I’ve written on this extensively in the past, but apparently the definition of a brand is still a mystery to many in my industry. A brand isn’t a logo, a catch phrase, or the cute layout on your business cards.
Your brand is a story.
It’s the story your products tell about your customers.
It’s the story you tell about your products.
It’s the story your customers tell about your business.
A brand is a circular relationship between you, the reason you’re in business, and the people with whom you conduct that business. Every piece of the triangle is important, because any one of them can kill your company.
Elemental Interplay
If your products absolutely suck, any way you talk about them in a positive light will appear false and your customers will punish you with negative brand equity – read: poor market position. If your products are awesome, but you’re a horrible salesperson, then your customers won’t bother to look your direction in the first place.
If you’re a great salesperson, but your customers despise something else about your identity – your brand – then the best product in the world is still doomed to fail. All three elements are interdependent and play on one another to either strengthen your brand or pull it down.
How does this affect you?
Firstly, you need to have quality products. They don’t need to be the best on the market, but they need to do the best job on the market. A product’s job is either reduce pain or increase pleasure in your customers’ lives. The extent at which you do so matters less than the ease at which you do it.

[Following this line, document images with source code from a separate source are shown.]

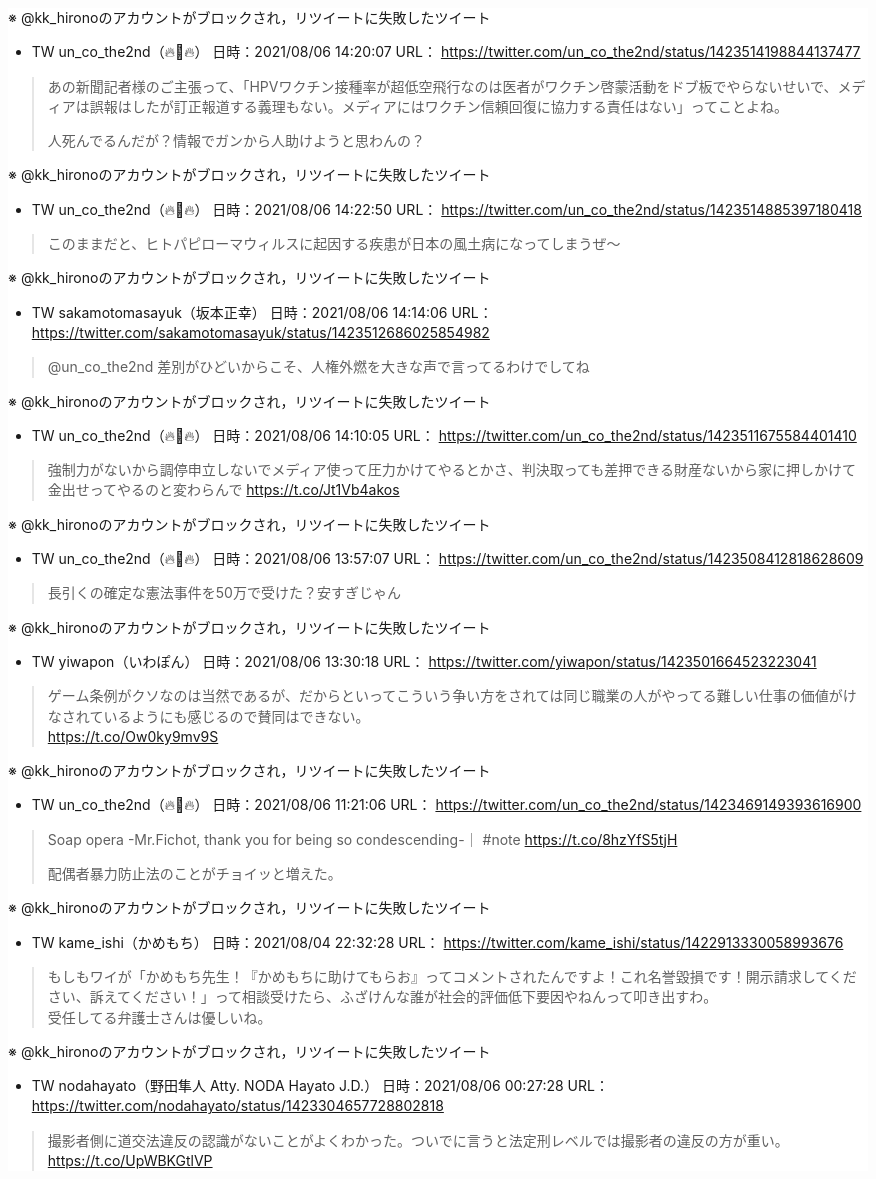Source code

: ※ @kk_hironoのアカウントがブロックされ，リツイートに失敗したツイート  

- TW un_co_the2nd（🔥💩🔥） 日時：2021/08/06 14:20:07 URL： https://twitter.com/un_co_the2nd/status/1423514198844137477  
> あの新聞記者様のご主張って、「HPVワクチン接種率が超低空飛行なのは医者がワクチン啓蒙活動をドブ板でやらないせいで、メディアは誤報はしたが訂正報道する義理もない。メディアにはワクチン信頼回復に協力する責任はない」ってことよね。  
>   
> 人死んでるんだが？情報でガンから人助けようと思わんの？  

※ @kk_hironoのアカウントがブロックされ，リツイートに失敗したツイート  

- TW un_co_the2nd（🔥💩🔥） 日時：2021/08/06 14:22:50 URL： https://twitter.com/un_co_the2nd/status/1423514885397180418  
> このままだと、ヒトパピローマウィルスに起因する疾患が日本の風土病になってしまうぜ〜  

※ @kk_hironoのアカウントがブロックされ，リツイートに失敗したツイート  

- TW sakamotomasayuk（坂本正幸） 日時：2021/08/06 14:14:06 URL： https://twitter.com/sakamotomasayuk/status/1423512686025854982  
> @un_co_the2nd 差別がひどいからこそ、人権外燃を大きな声で言ってるわけでしてね  

※ @kk_hironoのアカウントがブロックされ，リツイートに失敗したツイート  

- TW un_co_the2nd（🔥💩🔥） 日時：2021/08/06 14:10:05 URL： https://twitter.com/un_co_the2nd/status/1423511675584401410  
> 強制力がないから調停申立しないでメディア使って圧力かけてやるとかさ、判決取っても差押できる財産ないから家に押しかけて金出せってやるのと変わらんで https://t.co/Jt1Vb4akos  

※ @kk_hironoのアカウントがブロックされ，リツイートに失敗したツイート  

- TW un_co_the2nd（🔥💩🔥） 日時：2021/08/06 13:57:07 URL： https://twitter.com/un_co_the2nd/status/1423508412818628609  
> 長引くの確定な憲法事件を50万で受けた？安すぎじゃん  

※ @kk_hironoのアカウントがブロックされ，リツイートに失敗したツイート  

- TW yiwapon（いわぽん） 日時：2021/08/06 13:30:18 URL： https://twitter.com/yiwapon/status/1423501664523223041  
> ゲーム条例がクソなのは当然であるが、だからといってこういう争い方をされては同じ職業の人がやってる難しい仕事の価値がけなされているようにも感じるので賛同はできない。  
> https://t.co/Ow0ky9mv9S  

※ @kk_hironoのアカウントがブロックされ，リツイートに失敗したツイート  

- TW un_co_the2nd（🔥💩🔥） 日時：2021/08/06 11:21:06 URL： https://twitter.com/un_co_the2nd/status/1423469149393616900  
> Soap opera -Mr.Fichot, thank you for being so condescending-｜ #note https://t.co/8hzYfS5tjH   
>   
> 配偶者暴力防止法のことがチョイッと増えた。  

※ @kk_hironoのアカウントがブロックされ，リツイートに失敗したツイート  

- TW kame_ishi（かめもち） 日時：2021/08/04 22:32:28 URL： https://twitter.com/kame_ishi/status/1422913330058993676  
> もしもワイが「かめもち先生！『かめもちに助けてもらお』ってコメントされたんですよ！これ名誉毀損です！開示請求してください、訴えてください！」って相談受けたら、ふざけんな誰が社会的評価低下要因やねんって叩き出すわ。  
> 受任してる弁護士さんは優しいね。  

※ @kk_hironoのアカウントがブロックされ，リツイートに失敗したツイート  

- TW nodahayato（野田隼人 Atty. NODA Hayato J.D.） 日時：2021/08/06 00:27:28 URL： https://twitter.com/nodahayato/status/1423304657728802818  
> 撮影者側に道交法違反の認識がないことがよくわかった。ついでに言うと法定刑レベルでは撮影者の違反の方が重い。 https://t.co/UpWBKGtlVP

Say the perfect widget costs $1,000 and solves every possible problem for your customer, but requires 3 years of 1:1 training to use. A less-perfect widget might cost $2,000 and only solve half of your customer’s problems, but by requiring only 3 hours of training to use it will quickly corner the market.
Secondly, you have to communicate your brand – your identity – to the customers. Why did you build the widget? Why are you in business in the first place? What is it about you or your company that sets you apart from the other widget-makers of the world?
Finally, you have to ensure that all of your other behavior is on-brand. If your company is positioned as a family-friendly firm, but your CEO is a frequent target for scandal, the public will have a hard time buying your brand story and an easy time not buying your product.
Your brand is not the logo on your door. It is the sum total of your corporate and personal identity; they way you and your products relate to the world and the world back to you.